### THE TASK
In the records below, begin at the line that has "pinky tip: (193, 220)" and stop after the line that has "pinky dip: (224, 215)"; quote those lines verbatim and nothing more.

START GIVEN DATA

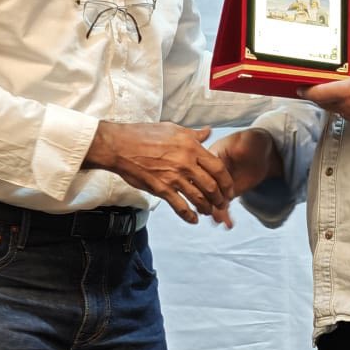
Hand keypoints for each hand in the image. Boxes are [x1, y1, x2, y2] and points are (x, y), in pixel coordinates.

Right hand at [84, 122, 235, 225]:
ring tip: (209, 212)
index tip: (229, 189)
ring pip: (199, 198)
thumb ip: (193, 134)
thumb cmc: (144, 135)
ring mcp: (174, 177)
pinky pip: (180, 206)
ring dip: (207, 208)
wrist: (120, 146)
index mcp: (192, 147)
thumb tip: (207, 132)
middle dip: (220, 198)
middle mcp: (186, 163)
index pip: (218, 167)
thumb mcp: (173, 129)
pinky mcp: (161, 188)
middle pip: (212, 186)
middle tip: (222, 204)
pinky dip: (188, 215)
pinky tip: (193, 220)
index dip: (227, 182)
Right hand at [207, 128, 280, 226]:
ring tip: (219, 219)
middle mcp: (211, 171)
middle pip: (206, 186)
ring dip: (214, 210)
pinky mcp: (226, 194)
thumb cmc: (254, 141)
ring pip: (211, 199)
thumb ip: (241, 145)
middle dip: (209, 199)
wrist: (264, 152)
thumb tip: (238, 149)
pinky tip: (228, 224)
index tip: (211, 190)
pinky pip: (222, 206)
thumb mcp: (248, 139)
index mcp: (213, 155)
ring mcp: (218, 184)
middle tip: (213, 209)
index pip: (208, 169)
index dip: (211, 180)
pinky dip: (224, 215)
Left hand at [305, 58, 349, 136]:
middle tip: (326, 86)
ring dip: (342, 102)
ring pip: (341, 111)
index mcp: (348, 92)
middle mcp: (349, 109)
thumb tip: (345, 69)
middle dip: (323, 95)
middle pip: (326, 104)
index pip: (317, 93)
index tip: (301, 87)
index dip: (306, 91)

END GIVEN DATA

### RESPONSE AREA
pinky tip: (193, 220)
index dip: (227, 182)
Right hand at [207, 128, 280, 226]:
ring tip: (219, 219)
middle mcp: (211, 171)
middle pip: (206, 186)
ring dip: (214, 210)
pinky mcp: (226, 194)
thumb cmc: (254, 141)
ring pip: (211, 199)
thumb ip: (241, 145)
middle dip: (209, 199)
wrist: (264, 152)
thumb tip: (238, 149)
pinky tip: (228, 224)
index tip: (211, 190)
pinky pip: (222, 206)
thumb mcp: (248, 139)
index mcp: (213, 155)
ring mcp: (218, 184)
middle tip: (213, 209)
index pip: (208, 169)
index dip: (211, 180)
pinky dip: (224, 215)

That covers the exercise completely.